Smaller Clickable Areas
Many a times you must have come across tabs that look to be ‘clickable’ but are actually just partially clickable. This can be quite confusing for the user, who might not have the time or patience to move the cursor around to see – thus losing precious chances of lead conversion.
Coming to the technical perspective of this error, it happens when web designers create tabbed navigation menus using unordered lists (<ul>).
<ul> <li><a>Link 1</a></li> <li><a>Link 2</a></li> <li><a>Link 3</a></li> </ul>
It happens mainly when all the style properties, particularly the padding property is added to the
<li>elements rather than to the <a> elements (where the style properties actually belong). Now, the <a> element being the only clickable part, it should ideally take up much space as possible.
Solution: It is recommended that you use padding rather than margin when styling links (without backgrounds or borders) because padding helps give much space so as to keep the clickable area nice and large.
The aforementioned points are the most common usability mistakes designers make.
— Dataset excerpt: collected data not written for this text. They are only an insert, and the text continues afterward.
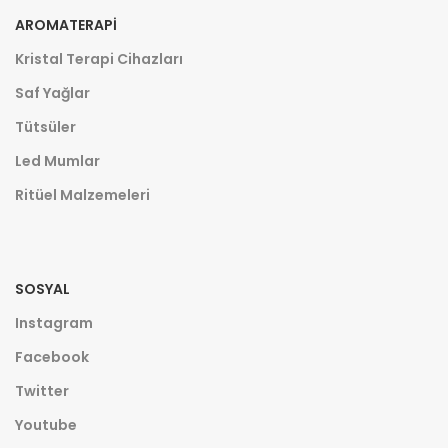
AROMATERAPI
Kristal Terapi Cihazları
Saf Yağlar
Tütsüler
Led Mumlar
Ritüel Malzemeleri
SOSYAL
Instagram
Facebook
Twitter
Youtube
Besides that there are several other must-avoid mistakes, which if taken care of can prove to be effective in improving the website usability through web design. It includes factors like link colors, confusing navigation, poor typography, not focusing on user inputs in web forms, making registration process a must throughout the website, inconsistency in design and incorrect use of images.
What other factors according to you affect the usability in web design? And can those be avoided?